At the inquest of her 21-year-old son Trooper James Munday, of Coleshill, Caroline Munday said the Government needed to do more to provide the best protection for soldiers.
She made the plea after hearing evidence that her son had been “instantaneously killed” when the Jackal vehicle he was driving exploded after hitting an improvised explosive device.
The Jackal has been criticised for failing to have enough armour to protect the driver and gunner when it hits a roadside bomb.
Mrs Munday told Warwickshire Coroner’s Court yesterday: “I know there has been much criticism about the Jackal and I know people have said there is no armament on the vehicle and the wheel arch channels the explosion.
“If the IED is big enough, and you are in the wrong place at the wrong time, then it will kill you. I hope our guys, who are fighting in hellish conditions, get the best equipment they need.
“I hope the Government, who have been feathering their own nest, give the best equipment to our soldiers.
“It is the least they deserve.”
The inquest heard that Trooper Munday was driving the second vehicle in a convoy of six Jackals near Garmsir in Helmand Province on October 15 last year, when his vehicle hit the IED.
All three soldiers inside the vehicle were thrown out in the blast, as the Jackal was sent flying five metres into the air.

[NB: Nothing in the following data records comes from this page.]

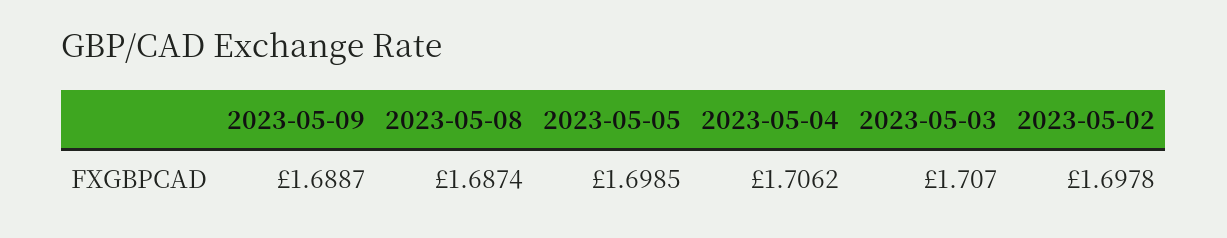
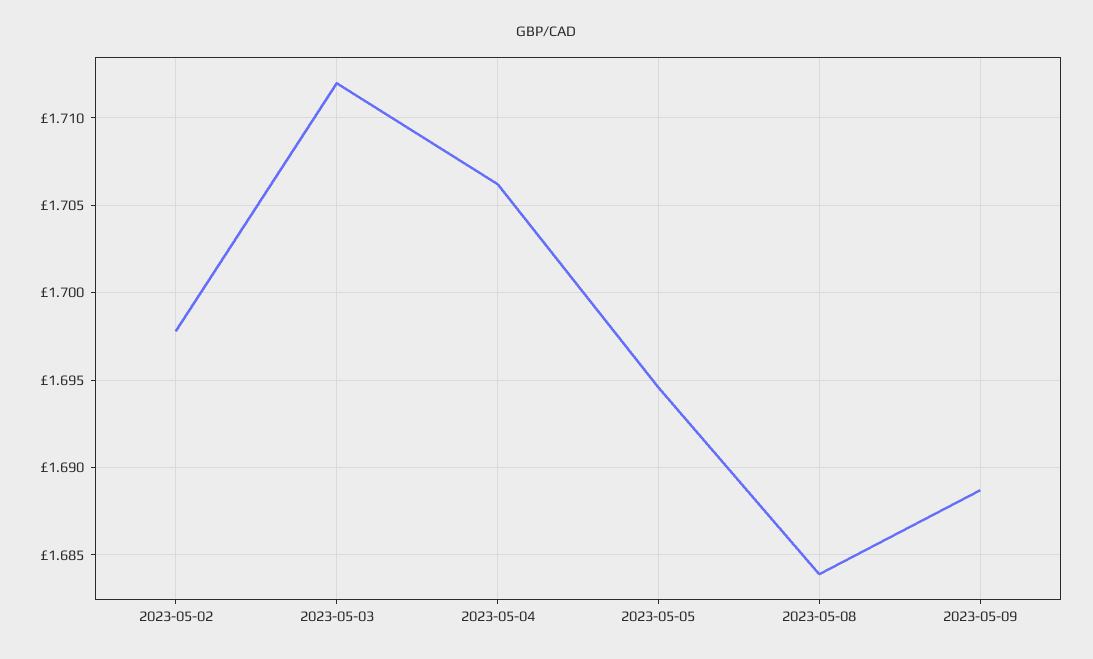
2023-05-08: 1.6874 -> 1.684
2023-05-05: 1.6985 -> 1.6945
2023-05-03: 1.707 -> 1.712

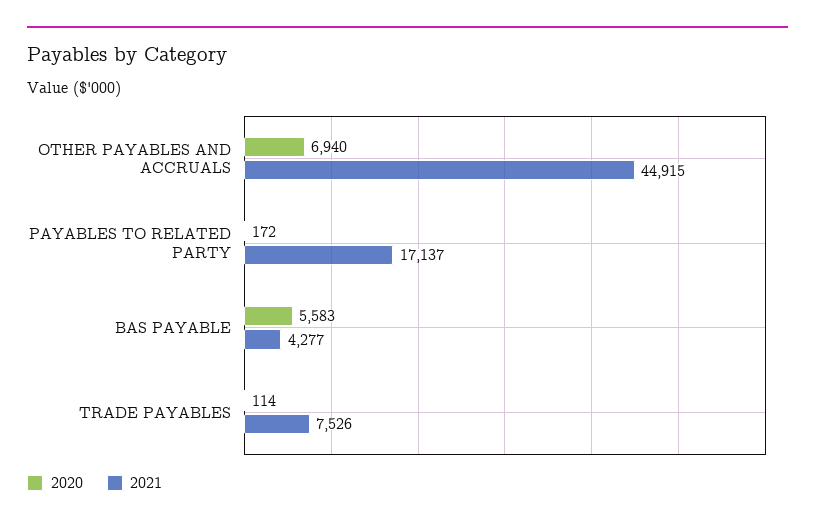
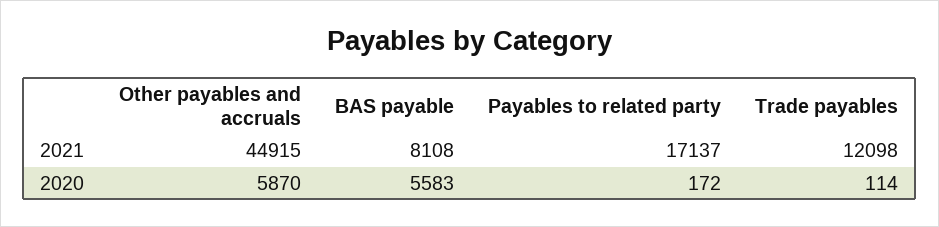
2020, OTHER PAYABLES AND ACCRUALS: 6940 -> 5870
2021, BAS PAYABLE: 4277 -> 8108
2021, TRADE PAYABLES: 7526 -> 12098

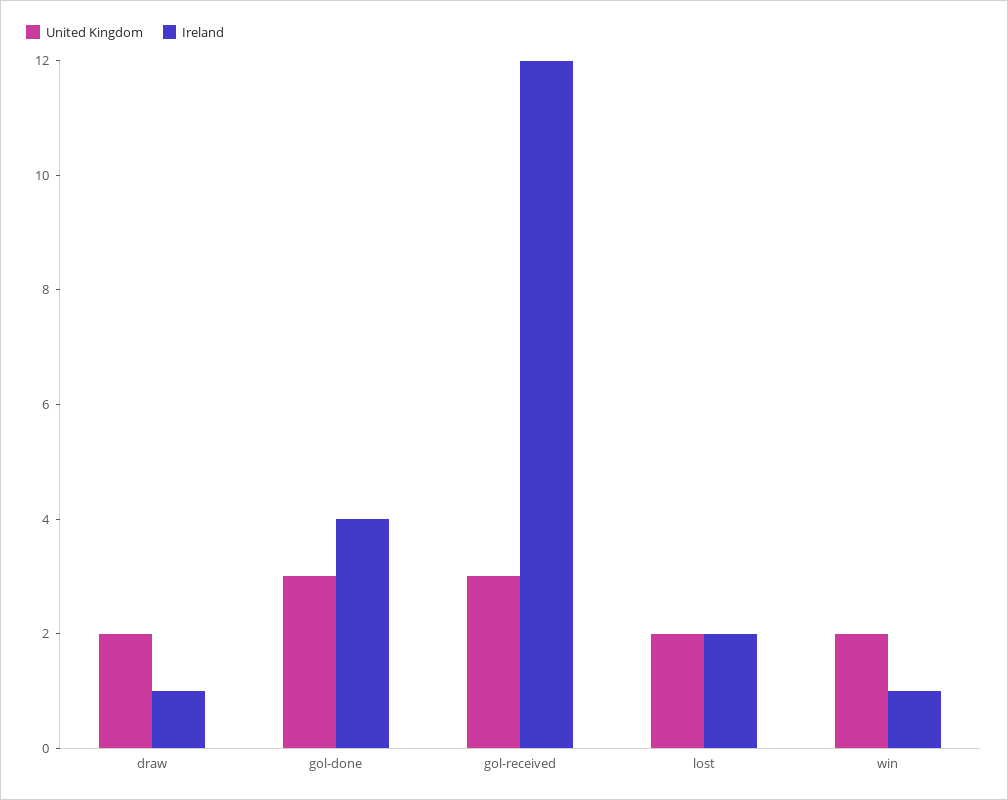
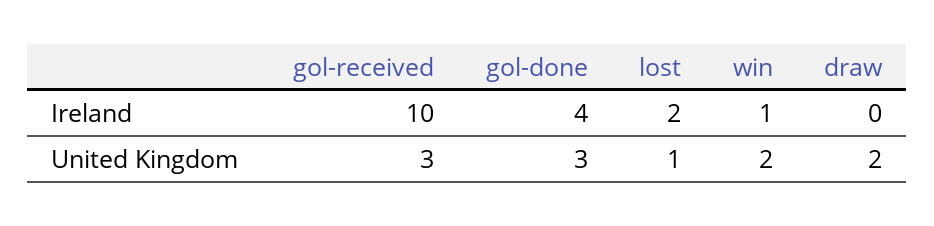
Ireland, draw: 1 -> 0
Ireland, gol-received: 12 -> 10
United Kingdom, lost: 2 -> 1

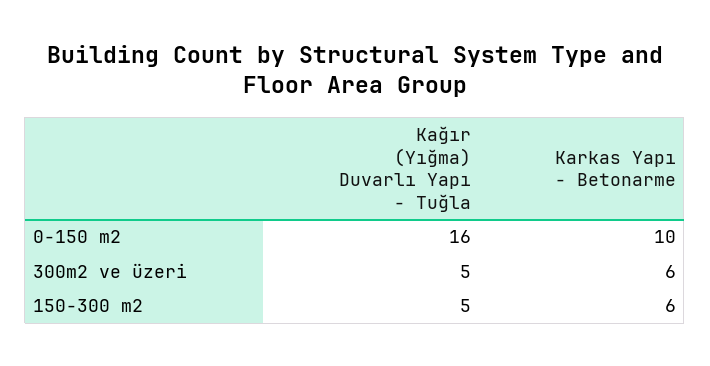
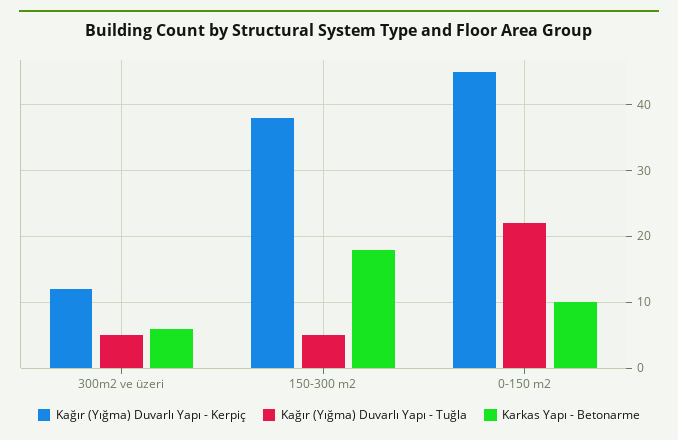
Kağır (Yığma) Duvarlı Yapı - Tuğla, 0-150 m2: 16 -> 22
Karkas Yapı - Betonarme, 150-300 m2: 6 -> 18
Kağır (Yığma) Duvarlı Yapı - Kerpiç, 300m2 ve üzeri: none -> 12
Kağır (Yığma) Duvarlı Yapı - Kerpiç, 150-300 m2: none -> 38
Kağır (Yığma) Duvarlı Yapı - Kerpiç, 0-150 m2: none -> 45

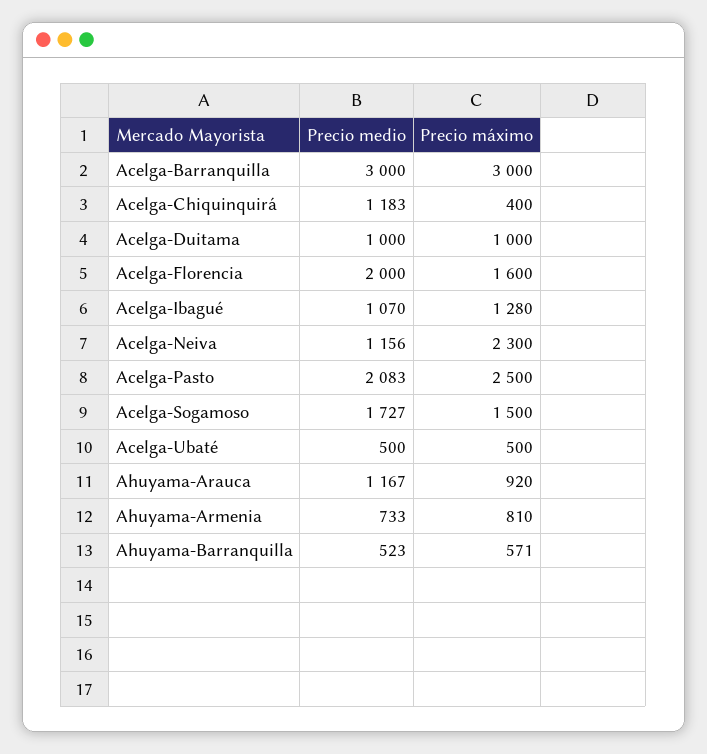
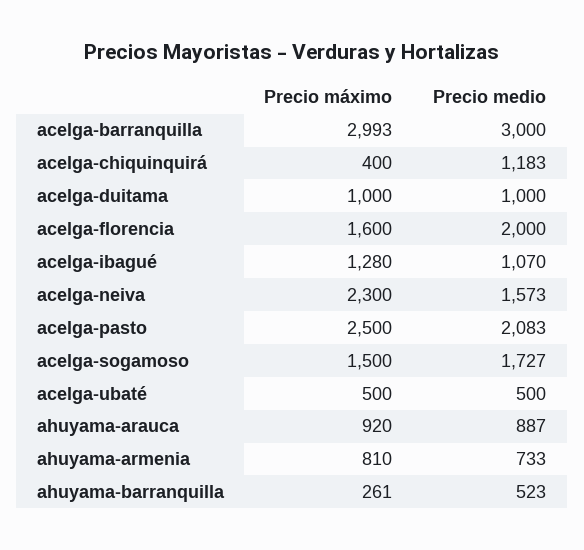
Precio máximo, Acelga-Barranquilla: 3000 -> 2993
Precio medio, Acelga-Neiva: 1156 -> 1573
Precio medio, Ahuyama-Arauca: 1167 -> 887
Precio máximo, Ahuyama-Barranquilla: 571 -> 261

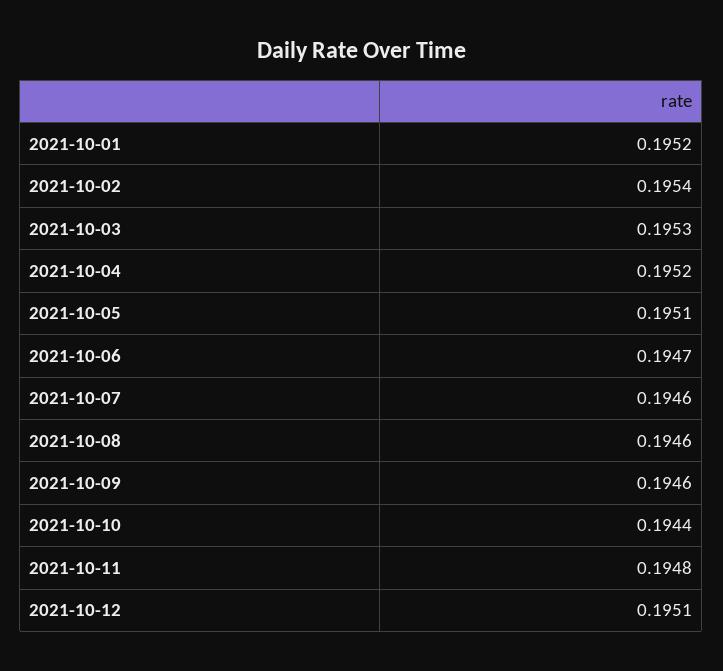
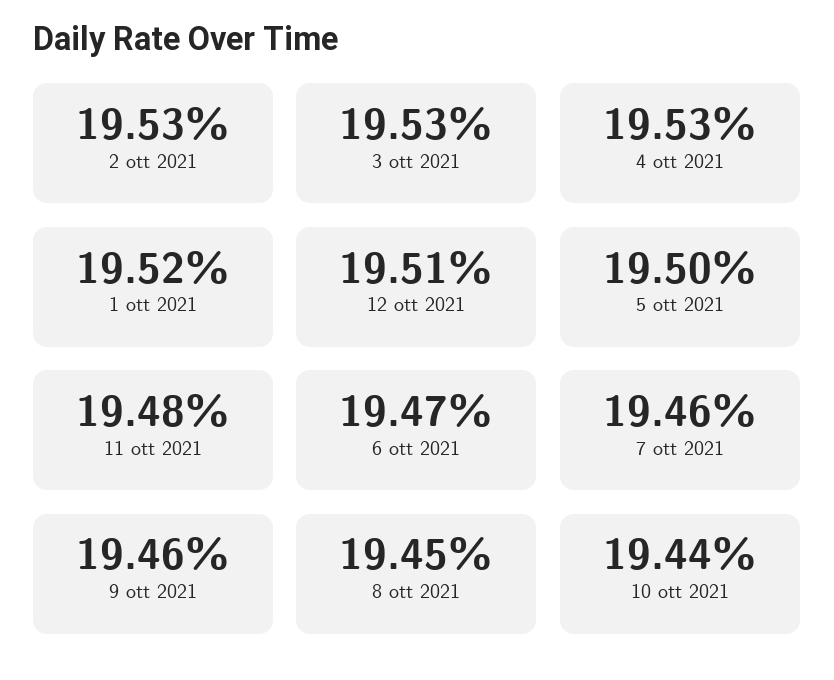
2021-10-02: 0.1954 -> 0.1953
2021-10-04: 0.1952 -> 0.1953
2021-10-05: 0.1951 -> 0.195
2021-10-08: 0.1946 -> 0.1945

The convoy had been on a routine patrol to disrupt Taliban activity in the area known as the Marjah-Nawa gap, in Southern Helmand Province.
Sergeant Paul Hill, who was sitting next to Tpr Munday before he was killed, and suffered injuries including a smashed ankle, collapsed lung and seven broken bones, said: “James was happy before he died.
“He was a very very capable soldier and he was always talking about his family.
“Before he died he was giving me vital information he had gained over the previous months of his tour.”
Tpr Munday, of D Squadron, the Household Cavalry, was just two weeks away from completing his tour of duty when he was killed.
Warrant Officer Mark Hatton, investigating officer for the Royal Military Police, said: “It was too difficult to recover the IED after it exploded because the area was deemed to hostile with a lot of enemy activity. We believe the device had around 15 to 20kg of explosives inside.
“This is a significant amount.
“Investigations showed that kit issued was worn at the time and the Jackal had the correct protective equipment.”